ウェルビーイングが実現されると、状況に応じて自分をコントロールする力が高まり、その結果、ストレスへの対処力や生産性が向上します。
そんな自分でいられたら、人生への満足度もより高まるのではないでしょうか。自分らしいウェルビーイングとは何か、ぜひ考えてみませんか?
ウェルビーイングという言葉を初めて聞いたという方にもわかりやすく解説します。本記事をお読みいただければ、ウェルビーイングであるために今日からできることもきっと見つかりますよ。
ぜひ最後までお付き合いください。
目次
ウェルビーイングは「よい状態」
ウェルビーイングとはwell(よい)+being(状態)のことを指します。
「よい状態」というと、抽象的で広い概念で少しイメージしにくいかもしれません。
ウェルビーイングという概念を初めて提唱した、世界保健機関(WHO)では、以下のように示されています。
Health is a state of complete physical, mental and social well-being and not merely the absence of disease or infirmity.
~健康とは、病気ではないとか、弱っていないということではなく、肉体的にも、精神的にも、そして社会的にも、すべてが 満たされた状態にあることをいいます。~(日本WHO協会より引用)

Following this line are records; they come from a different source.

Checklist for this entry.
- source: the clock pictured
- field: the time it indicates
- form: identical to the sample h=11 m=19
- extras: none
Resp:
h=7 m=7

ウェルビーイングはある一部、ある瞬間だけが充実していればよいわけではなく、バランスよくすべてが満たされ続けている必要があります。さらにウェルビーイングの形も1人ひとりが違っており、自分らしさを持った概念なのです。
ウェルビーイングであるかどうかを評価するには、主観的な視点や客観的な視点、幸福度などさまざまな視点があります。
主観的ウェルビーイング
主観的ウェルビーイングとは、個々人が自分の状態を「よい状態」と感じているかどうかです。
ウェルビーイングを構成する要因についてはさまざまな研究が進んでいますが、幸せや充実感などと言い換えるとイメージしやすいかもしれません。
日本において、幸福学の第一人者である前野隆司教授のチームの研究では、主観的ウェルビーイングを構成する心理的な要因を
・自己受容と楽観(なんとかなる因子)
・自己実現と成長(やってみよう因子)
・自信と自分らしさ(ありのままに因子)
の4つの因子に定義しています。
とくに「なんとかなる」「やってみよう」というポジティブな考えや主体的なチャレンジは、主観的ウェルビーイングに直接的に影響する要因と考えられています。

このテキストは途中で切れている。